Reputation: 969
how can i associate my tfidf matrix with a category ? for example i have the below data set
**ID** **Text** **Category**
1 jake loves me more than john loves me Romance
2 july likes me more than robert loves me Friendship
3 He likes videogames more than baseball Interest
once i calculate tfidf for each and every sentence by taking 'Text' column as my input, how would i be able to train the system to categorize that row of the matrix to be associated with my category above so that i would be able to reuse for my test data ?
using the above train dataset , when i pass a new sentence 'julie is a lovely person', i would like that sentence to be categorized into single or multiple pre-defined categories as above.

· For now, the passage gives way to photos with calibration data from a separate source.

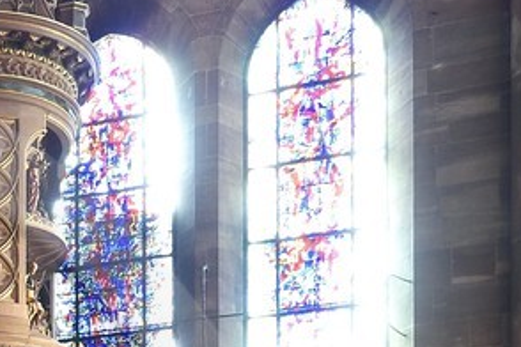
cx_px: -390
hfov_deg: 17.3
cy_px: 745
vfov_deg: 12.0
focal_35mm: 98
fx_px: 1418
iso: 200
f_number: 11
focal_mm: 18
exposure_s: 3
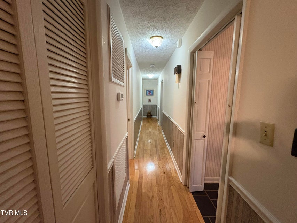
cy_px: 112
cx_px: 148
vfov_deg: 85.7
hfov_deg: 102.1
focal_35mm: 14
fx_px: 120
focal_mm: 2.22
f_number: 2.2
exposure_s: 1/60
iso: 640
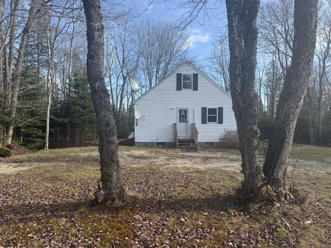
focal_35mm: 24
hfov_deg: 71.6
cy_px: 124
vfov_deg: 56.8
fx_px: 229
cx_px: 166
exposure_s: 1/1292
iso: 80
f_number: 1.78
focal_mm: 6.76
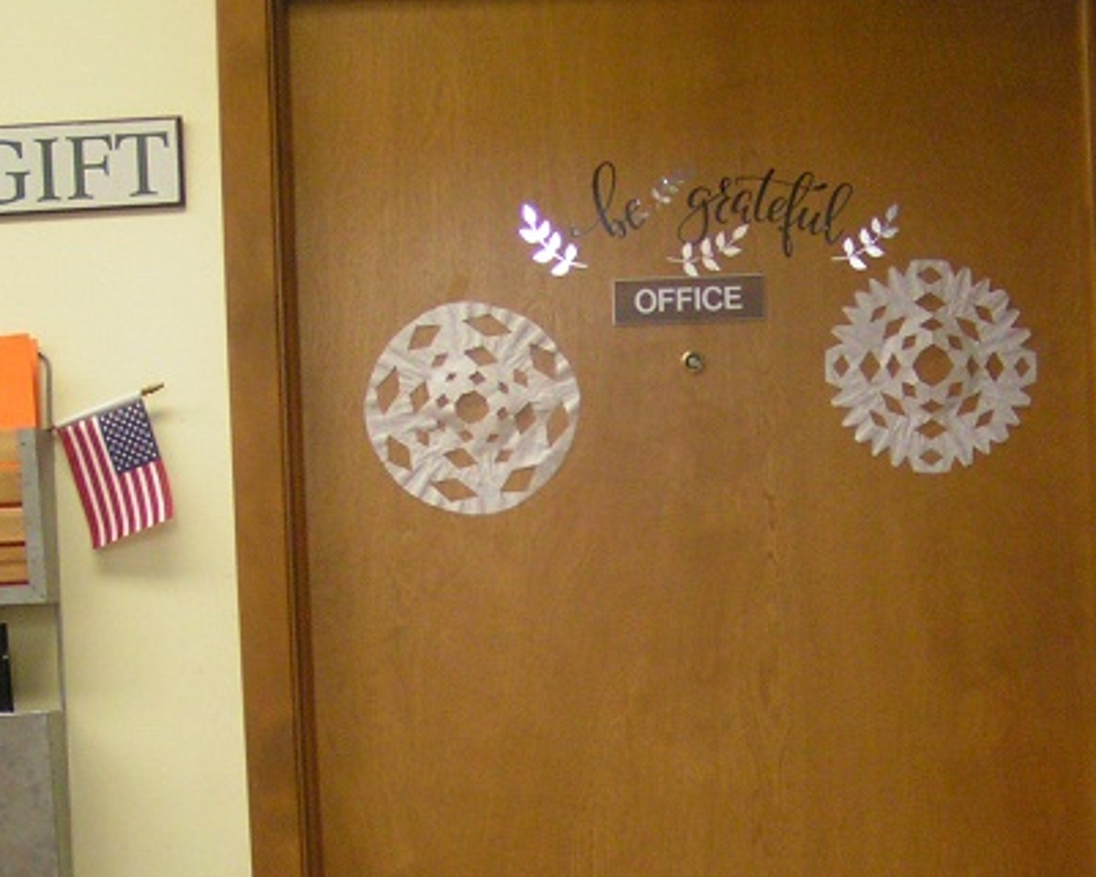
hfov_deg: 25.7
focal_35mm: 74
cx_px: 650
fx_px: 2401
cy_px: 828
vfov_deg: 20.2
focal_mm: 5.8
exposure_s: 1/15
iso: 200
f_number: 2.8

I have used this link Keep TFIDF result for predicting new content using Scikit for Python as my starting point to solve this issue but i was not able to understand on how to map tfidf matrix for a sentence to a category
Upvotes: 0
Views: 799
Reputation: 40963
It looks like you already vectorised the text, i.e. already converted the text to numbers so that you can use scinkit-learns classifiers. Now the next step is to train a classifier. You can follow this link. It looks like this:
Vectorization
from sklearn.feature_extraction.text import CountVectorizer
count_vect = CountVectorizer()
X_train = count_vect.fit_transform(your_text)
Train classifier
from sklearn.naive_bayes import MultinomialNB
clf = MultinomialNB().fit(X_train, y_train)
Predict on new docs:
docs_new = ['God is love', 'OpenGL on the GPU is fast']
X_new = count_vect.transform(docs_new)
predicted = clf.predict(X_new)
Upvotes: 1